Una vera agricoltura che sia un presidio della biodiversità, una conservazione di semi veri e non modificati, che sia garanzia di salute. Per fare questo non servono nuove invenzioni o nuove agricolture. Abbiamo un sapere millenario a cui attingere, da riprendere e tutelare.

Oggi sappiamo, da autorevoli fonti scientifiche, che una sana alimentazione legata anche a ritmi di vita più lenti, sono garanzia di una vita migliore, con meno rischi di ammalarsi e possibilità di una vita più lunga e migliore.

Una quarta traccia per ritornare a casa, sono sicuramente i rapporti interpersonali. Da soli non si va molto lontano. Competizione è stata una delle parole d’ordine degli ultimi decenni. Questo ha creato molta diffidenza ed individualismo.

Non si tratta di fare del facile buonismo o peggio ancora di diventare più buoni. C’è soltanto da prendere consapevolezza che esistono anche altre persone, che esse non sono padrone della nostra vita e men che meno noi della loro. Rispettarsi e condividere le comuni intenzioni dove possibile. Senza alcuna pretesa e senza alcun settarismo o dogma. Questo passo, importante per una sana armonia, è possibile solo se si fa la prima imprescindibile tappa abbozzata in questo percorso.

Ripensare quindi il vivere insieme significa anche ripensare l’urbanistica e il coabitare diversamente. Non è un caso se è da diversi anni che si sente parlare di cohousing e che questa esperienza non solo prende sempre più piede ma va sempre di più modificandosi per venire incontro alle esigenze delle  persone e anche del mercato. Rispettare la propria intimità non significa diventare orsi sociali, ma saper raggiungere un sano equilibrio tra pubblico e privato.

Affrontare questa tappa poi, apre un tema fondamentale che è quello della casa. Un problema non di poco conto visto che incide su un bilancio familiare o singolo in modo consistente. Sia che si tratti di mutuo per acquisto, sia che si tratti di affitto. Spesso queste spese fisse sono molto alte e costringono anche il miglior autoproduttore a dover lavorare molte ore al giorno per pagare le spese inerenti l’abitazione.
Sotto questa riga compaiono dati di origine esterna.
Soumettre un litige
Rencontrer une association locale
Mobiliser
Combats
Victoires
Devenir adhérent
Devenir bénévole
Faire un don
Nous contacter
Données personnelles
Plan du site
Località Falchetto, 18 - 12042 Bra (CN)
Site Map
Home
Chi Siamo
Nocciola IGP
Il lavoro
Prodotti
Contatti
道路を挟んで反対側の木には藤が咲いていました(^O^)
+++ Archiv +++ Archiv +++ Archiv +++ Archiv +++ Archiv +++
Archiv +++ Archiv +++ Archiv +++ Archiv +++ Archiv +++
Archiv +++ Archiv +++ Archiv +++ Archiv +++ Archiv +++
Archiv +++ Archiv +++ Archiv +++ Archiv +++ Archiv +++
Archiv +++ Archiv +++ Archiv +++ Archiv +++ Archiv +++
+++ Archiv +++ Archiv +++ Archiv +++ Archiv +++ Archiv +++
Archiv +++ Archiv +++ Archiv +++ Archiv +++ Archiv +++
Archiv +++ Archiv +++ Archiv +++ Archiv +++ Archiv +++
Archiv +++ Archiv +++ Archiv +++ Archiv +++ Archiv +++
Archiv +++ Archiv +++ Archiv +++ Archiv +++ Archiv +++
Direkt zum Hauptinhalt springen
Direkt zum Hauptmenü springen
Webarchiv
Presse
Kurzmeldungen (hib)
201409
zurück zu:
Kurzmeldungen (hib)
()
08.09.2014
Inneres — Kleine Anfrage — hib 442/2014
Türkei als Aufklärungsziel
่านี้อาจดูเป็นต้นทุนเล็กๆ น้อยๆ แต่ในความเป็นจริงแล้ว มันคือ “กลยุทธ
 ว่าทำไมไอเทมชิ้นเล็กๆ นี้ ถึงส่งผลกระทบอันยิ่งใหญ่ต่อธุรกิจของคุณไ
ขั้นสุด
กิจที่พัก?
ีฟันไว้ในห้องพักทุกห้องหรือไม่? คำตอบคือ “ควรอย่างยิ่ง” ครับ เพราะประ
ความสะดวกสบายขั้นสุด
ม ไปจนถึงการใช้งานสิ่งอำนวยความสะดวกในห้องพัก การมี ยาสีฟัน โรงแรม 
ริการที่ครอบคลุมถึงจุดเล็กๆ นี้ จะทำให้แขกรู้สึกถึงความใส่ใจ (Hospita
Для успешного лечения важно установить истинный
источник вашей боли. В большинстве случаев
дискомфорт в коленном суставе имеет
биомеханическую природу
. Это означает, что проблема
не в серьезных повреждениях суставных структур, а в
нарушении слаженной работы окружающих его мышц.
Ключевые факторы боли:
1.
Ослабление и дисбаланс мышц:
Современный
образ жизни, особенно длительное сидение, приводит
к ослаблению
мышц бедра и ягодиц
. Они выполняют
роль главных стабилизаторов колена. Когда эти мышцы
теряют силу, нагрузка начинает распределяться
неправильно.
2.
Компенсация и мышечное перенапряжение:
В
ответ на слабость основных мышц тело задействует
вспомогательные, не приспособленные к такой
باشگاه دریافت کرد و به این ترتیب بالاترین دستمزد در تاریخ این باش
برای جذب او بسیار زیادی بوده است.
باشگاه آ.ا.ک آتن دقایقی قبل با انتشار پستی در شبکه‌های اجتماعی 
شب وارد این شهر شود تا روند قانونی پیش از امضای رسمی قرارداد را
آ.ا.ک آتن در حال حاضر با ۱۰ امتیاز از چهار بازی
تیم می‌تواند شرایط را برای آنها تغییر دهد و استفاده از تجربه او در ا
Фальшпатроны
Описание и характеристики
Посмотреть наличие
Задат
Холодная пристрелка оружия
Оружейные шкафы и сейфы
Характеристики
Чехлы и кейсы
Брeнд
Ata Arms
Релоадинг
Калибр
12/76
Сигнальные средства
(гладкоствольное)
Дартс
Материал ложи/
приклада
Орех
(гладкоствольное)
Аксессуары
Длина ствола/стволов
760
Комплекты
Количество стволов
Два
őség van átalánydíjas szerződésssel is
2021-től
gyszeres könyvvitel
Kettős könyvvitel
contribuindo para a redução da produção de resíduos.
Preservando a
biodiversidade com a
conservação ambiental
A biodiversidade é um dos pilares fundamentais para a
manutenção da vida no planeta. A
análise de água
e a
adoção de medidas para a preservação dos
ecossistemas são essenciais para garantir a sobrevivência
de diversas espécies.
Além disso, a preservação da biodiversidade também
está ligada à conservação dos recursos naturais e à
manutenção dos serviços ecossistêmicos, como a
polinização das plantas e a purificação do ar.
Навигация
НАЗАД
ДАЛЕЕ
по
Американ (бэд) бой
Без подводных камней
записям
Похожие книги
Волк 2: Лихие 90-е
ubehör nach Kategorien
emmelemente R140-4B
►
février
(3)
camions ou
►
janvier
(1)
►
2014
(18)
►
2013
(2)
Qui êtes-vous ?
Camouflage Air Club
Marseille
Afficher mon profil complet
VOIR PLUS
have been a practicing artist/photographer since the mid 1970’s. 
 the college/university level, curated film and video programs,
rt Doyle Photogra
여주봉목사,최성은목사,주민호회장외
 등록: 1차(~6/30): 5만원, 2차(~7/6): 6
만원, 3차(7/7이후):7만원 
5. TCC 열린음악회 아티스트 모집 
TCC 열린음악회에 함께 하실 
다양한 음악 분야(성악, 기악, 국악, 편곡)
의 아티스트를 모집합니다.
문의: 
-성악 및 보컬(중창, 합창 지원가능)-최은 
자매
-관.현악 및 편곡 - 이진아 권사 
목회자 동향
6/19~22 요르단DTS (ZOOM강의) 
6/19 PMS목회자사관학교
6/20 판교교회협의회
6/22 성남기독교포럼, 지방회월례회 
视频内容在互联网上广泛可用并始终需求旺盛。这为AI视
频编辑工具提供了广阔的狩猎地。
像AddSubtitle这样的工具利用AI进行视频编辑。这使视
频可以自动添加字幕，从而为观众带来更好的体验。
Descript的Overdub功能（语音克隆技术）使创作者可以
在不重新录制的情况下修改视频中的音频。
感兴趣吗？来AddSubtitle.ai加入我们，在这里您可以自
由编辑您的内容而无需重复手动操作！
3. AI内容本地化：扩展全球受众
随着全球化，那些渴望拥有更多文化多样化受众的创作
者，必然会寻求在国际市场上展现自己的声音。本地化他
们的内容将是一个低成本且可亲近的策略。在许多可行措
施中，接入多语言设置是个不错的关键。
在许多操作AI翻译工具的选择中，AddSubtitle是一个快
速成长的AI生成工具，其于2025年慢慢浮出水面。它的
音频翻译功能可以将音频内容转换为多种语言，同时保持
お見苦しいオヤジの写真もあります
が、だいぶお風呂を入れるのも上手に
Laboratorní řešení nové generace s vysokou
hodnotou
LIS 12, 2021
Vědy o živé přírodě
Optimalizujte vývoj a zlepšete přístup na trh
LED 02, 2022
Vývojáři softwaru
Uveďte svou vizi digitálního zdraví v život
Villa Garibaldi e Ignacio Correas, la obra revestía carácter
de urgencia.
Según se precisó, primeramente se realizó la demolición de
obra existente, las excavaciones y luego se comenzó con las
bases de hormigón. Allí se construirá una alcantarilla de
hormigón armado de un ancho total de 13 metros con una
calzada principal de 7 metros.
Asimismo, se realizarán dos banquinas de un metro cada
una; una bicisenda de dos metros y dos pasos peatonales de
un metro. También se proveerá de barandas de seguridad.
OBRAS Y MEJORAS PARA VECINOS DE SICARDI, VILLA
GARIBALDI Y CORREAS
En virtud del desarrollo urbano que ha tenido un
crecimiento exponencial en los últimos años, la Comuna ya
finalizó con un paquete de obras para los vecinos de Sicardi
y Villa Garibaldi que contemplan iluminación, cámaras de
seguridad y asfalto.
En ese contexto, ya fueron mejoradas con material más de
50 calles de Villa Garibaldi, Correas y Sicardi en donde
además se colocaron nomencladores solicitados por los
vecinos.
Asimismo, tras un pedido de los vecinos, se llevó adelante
Trovare un sano equilibrio anche per queste inevitabili nuove forme di vita è indispensabile.

Ho provato ad abbozzare dei piccoli percorsi. Qualcuno potrebbe dire che non ho messo l’aspetto politico. In realtà se non sono Politica e politici questi aspetti che ho abbozzato, non so davvero quale possa essere il concetto di Politica. Sicuramente manca l’aspetto partitico che non interessa e non fa gli interessi di noi tutti.

Non so cosa possano suscitare queste parole. Forse non tutti saranno d’accordo e certamente avrò mancato molti aspetti. Sarebbe interessante sapere cosa ne pensano i lettori e quali aspetti aggiungerebbero o toglierebbero.

Quello che mi pare certo è che stiamo viaggiano molto a vista, forse stiamo per naufragare e forse sarà necessario.

Si naufraga per tornare ad Itaca, come Ulisse.